The starting point is people who appreciate the critical lens of the “new right,” but recognize that the Trump movement is not an answer. And it’s going to have to be people under 35. Imagine if everyone over that age disappeared from America?

254 Comments (Open | Close)

254 Comments To "Enemies Of The People"

#1 Comment By First_Deacon On March 6, 2018 @ 8:00 am


‘On moving right, if I understand you correctly then yes, on some issues, theological ones at least, people should move right.’

Actually, what I meant was, for a church to be healthy, in my opinion, there should be as many newcomers, converts, coming from even more liberal backgrounds, or nothing at all, than there are from more conservative Christian churches. I once was in the Episcopal church, and I never knew of a significant influx of the unchurched, adult baptisms, etc. (in fact the only one I know of for sure is myself! I was raised as a UU). I met a number of ex-Catholics and ex-Baptists though.

I agree 100% on your comment about moving to the right theologically (the better answer would be, returning to what was once believed and taught by the Church as a whole), and JS Spong in particular. I’ve been out of the Episcopal church for more than a decade now, but back in the late 90s and early 2000’s he had a significant following, some in the clergy. And to be honest, that line of theology, particularly when being endorsed by those in the pulpit, was one of the reasons I left. I no longer trusted the Episcopal church to be able to guide me as a Christian, nor help me raise my children as Christians.

You mentioned people on both the left and right being wrong. Of course people are, but what about the churches they attend and their core doctrines? I guess you believe that *all* of the Christian churches are, at some level, in theological error? That is a quintessentially Anglican perspective. It also allows one to adopt a bit of a consumer perspective. If all the churches are wrong on something, one might as well choose the most comfortable one, the best fit. I’m NOT saying that you did that. That’s more of a comment for myself. At a cultural level, I would have loved to have stayed Episcopal. But I couldn’t.

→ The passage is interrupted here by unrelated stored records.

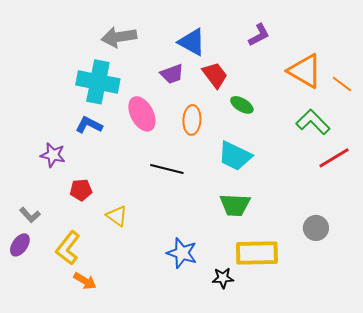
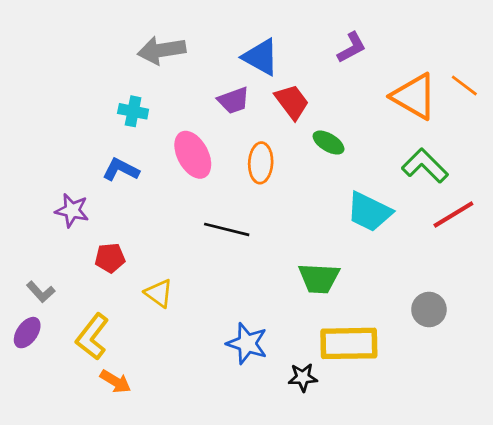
cyan cross: (98, 82) -> (133, 111), size x0.5
orange line: (342, 84) -> (464, 86), moved
cyan trapezoid: (235, 156) -> (369, 212), moved

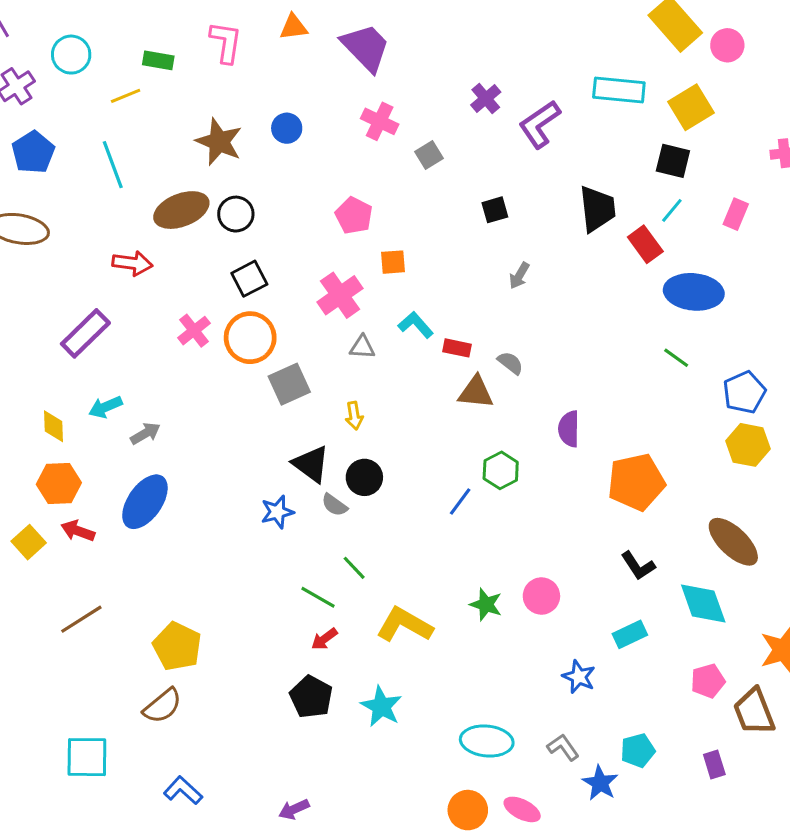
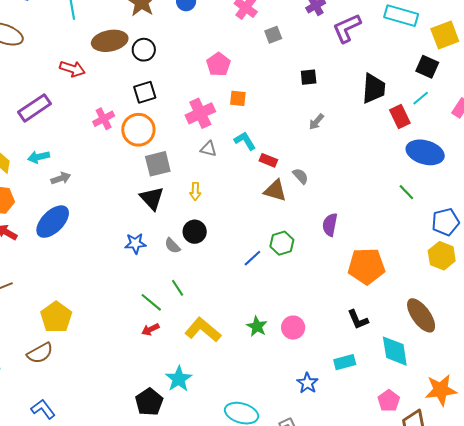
black triangle: (311, 464) -> (152, 198), moved
pink pentagon: (708, 681) -> (389, 401), turned -30
black pentagon: (311, 697) -> (149, 402), moved

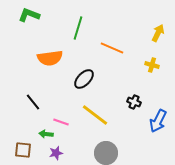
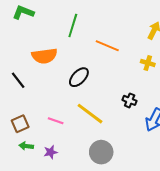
black line: (33, 102) -> (18, 80), moved
green arrow: (46, 134) -> (26, 146), moved
brown square: (23, 150) -> (20, 124), moved, turned -30

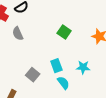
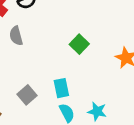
cyan star: (83, 67) -> (97, 111), moved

#2 Comment By Siarlys Jenkins On March 6, 2018 @ 11:28 am

One cannot point to a war, revolution, regime change or general bloodletting turmoil that enriched them that any of the wealthy opposed.

Of course not Fran! Now you are talking like a Bolshevik! Sometimes the wealthy think a little bloodletting will be profitable, but when it drags on people are motivated to revolt. So it was with WW I. (Hint: Which faction of the pre-war European social democracy refused to vote for credits to finance the war?)

#3 Comment By Justin On March 6, 2018 @ 2:05 pm

Rod, quick question. Where on earth did you find the Paper Heads (Papierove Hlavy) documentary? I’ve been searching all over online and can’t find it. Thanks!

[NFR: A Slovak friend sent me a copy. — RD]

#4 Comment By IowaGreg On March 6, 2018 @ 4:36 pm

Maybe add a link to Prof Chua’s book? Seem’s fair, assume it is this:

Man, his email was great and sounds perfect for that book, reinforcing yours and Brooks’ point.